Fitch also said that the casino sector’s “VIP gaming segment in particular would remain sensitive to regulatory changes in Macau or mainland China.”

The agency cautioned that progress concerning the Macau-Hengqin In-depth Cooperation Zone “is unlikely to be sufficient to reduce the territory’s dependence on the gaming industry in the near term.”

Fitch forecast that Macau’s budget deficit will decline to 7.8 percent of GDP this year from 14.1 percent last year, due to a partial gaming revenue recovery.

The statement underlined that “Macau is the only entity in Fitch’s global sovereign portfolio without any outstanding government debt, which puts it well below the ‘AA’ median of 46.9 percent of GDP at end-2021.” 

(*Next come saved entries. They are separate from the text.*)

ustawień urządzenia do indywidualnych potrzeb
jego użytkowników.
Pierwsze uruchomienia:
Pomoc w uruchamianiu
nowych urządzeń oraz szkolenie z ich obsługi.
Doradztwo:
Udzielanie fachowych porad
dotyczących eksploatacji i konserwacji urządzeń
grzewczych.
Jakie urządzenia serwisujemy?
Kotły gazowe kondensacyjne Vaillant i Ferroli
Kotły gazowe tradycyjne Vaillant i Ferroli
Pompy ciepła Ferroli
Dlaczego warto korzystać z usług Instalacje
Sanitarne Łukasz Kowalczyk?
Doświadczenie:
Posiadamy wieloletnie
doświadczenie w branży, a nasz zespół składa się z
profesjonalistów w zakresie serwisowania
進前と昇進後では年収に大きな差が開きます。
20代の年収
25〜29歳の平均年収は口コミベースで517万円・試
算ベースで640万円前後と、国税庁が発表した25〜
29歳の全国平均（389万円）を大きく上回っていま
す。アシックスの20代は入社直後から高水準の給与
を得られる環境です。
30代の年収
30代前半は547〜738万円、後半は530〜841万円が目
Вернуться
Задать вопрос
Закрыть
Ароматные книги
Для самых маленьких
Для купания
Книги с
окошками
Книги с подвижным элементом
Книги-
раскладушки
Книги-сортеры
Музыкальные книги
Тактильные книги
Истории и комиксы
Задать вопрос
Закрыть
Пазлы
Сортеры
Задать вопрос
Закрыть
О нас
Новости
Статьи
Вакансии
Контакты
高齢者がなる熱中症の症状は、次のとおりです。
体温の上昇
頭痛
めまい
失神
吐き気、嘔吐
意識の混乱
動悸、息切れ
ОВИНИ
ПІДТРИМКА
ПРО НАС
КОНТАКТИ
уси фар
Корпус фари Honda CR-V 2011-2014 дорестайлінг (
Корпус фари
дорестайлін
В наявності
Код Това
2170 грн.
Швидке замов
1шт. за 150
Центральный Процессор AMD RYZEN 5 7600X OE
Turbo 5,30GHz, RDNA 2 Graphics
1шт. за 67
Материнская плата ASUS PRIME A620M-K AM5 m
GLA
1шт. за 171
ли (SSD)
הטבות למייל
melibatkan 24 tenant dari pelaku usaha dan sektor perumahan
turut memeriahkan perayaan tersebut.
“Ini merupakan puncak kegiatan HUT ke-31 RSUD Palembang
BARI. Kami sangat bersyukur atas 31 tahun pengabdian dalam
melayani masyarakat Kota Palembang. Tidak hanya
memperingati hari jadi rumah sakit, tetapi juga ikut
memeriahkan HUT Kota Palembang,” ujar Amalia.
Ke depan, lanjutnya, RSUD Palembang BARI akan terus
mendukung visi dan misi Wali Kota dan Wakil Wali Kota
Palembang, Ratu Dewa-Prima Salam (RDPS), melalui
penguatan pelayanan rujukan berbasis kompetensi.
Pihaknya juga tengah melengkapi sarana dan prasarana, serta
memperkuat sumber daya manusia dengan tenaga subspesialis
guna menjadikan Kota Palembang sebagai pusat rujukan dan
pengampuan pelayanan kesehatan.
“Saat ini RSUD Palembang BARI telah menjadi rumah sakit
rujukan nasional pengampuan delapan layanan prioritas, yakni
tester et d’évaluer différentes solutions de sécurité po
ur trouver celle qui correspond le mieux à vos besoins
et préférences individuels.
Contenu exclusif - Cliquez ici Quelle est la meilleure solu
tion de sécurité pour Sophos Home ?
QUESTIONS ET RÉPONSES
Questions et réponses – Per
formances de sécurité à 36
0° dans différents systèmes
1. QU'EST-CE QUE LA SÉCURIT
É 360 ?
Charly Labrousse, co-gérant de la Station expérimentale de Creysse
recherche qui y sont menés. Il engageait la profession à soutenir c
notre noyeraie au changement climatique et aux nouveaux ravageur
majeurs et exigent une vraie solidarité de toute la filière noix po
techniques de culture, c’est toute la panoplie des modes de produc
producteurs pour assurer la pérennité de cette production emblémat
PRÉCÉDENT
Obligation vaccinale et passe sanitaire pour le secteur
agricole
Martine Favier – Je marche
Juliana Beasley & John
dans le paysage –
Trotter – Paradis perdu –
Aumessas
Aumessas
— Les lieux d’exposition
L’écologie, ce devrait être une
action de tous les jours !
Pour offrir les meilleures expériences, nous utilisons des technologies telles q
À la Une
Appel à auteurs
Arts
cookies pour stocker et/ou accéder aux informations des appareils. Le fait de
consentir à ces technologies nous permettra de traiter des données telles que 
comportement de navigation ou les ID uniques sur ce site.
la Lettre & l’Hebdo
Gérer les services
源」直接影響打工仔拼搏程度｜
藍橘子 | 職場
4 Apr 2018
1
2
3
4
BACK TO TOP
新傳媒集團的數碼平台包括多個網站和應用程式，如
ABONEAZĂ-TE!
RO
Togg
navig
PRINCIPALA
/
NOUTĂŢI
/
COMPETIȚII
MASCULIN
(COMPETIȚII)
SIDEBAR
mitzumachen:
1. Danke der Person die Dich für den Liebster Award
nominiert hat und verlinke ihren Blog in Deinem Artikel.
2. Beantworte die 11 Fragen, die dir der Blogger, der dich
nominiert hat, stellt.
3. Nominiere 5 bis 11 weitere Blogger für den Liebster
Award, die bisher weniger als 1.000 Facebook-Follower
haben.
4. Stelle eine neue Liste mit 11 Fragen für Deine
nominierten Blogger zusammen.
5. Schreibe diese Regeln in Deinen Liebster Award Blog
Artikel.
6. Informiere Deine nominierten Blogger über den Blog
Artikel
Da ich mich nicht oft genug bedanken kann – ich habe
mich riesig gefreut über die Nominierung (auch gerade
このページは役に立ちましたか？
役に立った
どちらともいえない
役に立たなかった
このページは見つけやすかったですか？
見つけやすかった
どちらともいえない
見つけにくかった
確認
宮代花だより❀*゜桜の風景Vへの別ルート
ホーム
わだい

The statement also pointed out that “Macau’s external finances are among the strongest across Fitch-rated sovereigns [emphasis added].

“We forecast the current account surplus will widen to 15.6 percent of GDP in 2022, and 23.4 percent in 2023, as the gaming sector recovers. 

“We project sovereign net foreign assets (SNFA) at 300 percent of GDP in 2022, and for the territory to remain a large net external creditor (269 percent of GDP), both well above the ‘AA’ median.”

Fitch also praised Macau for its political stability and rights, and for the rule of law, institutional and regulatory quality, and control of corruption.”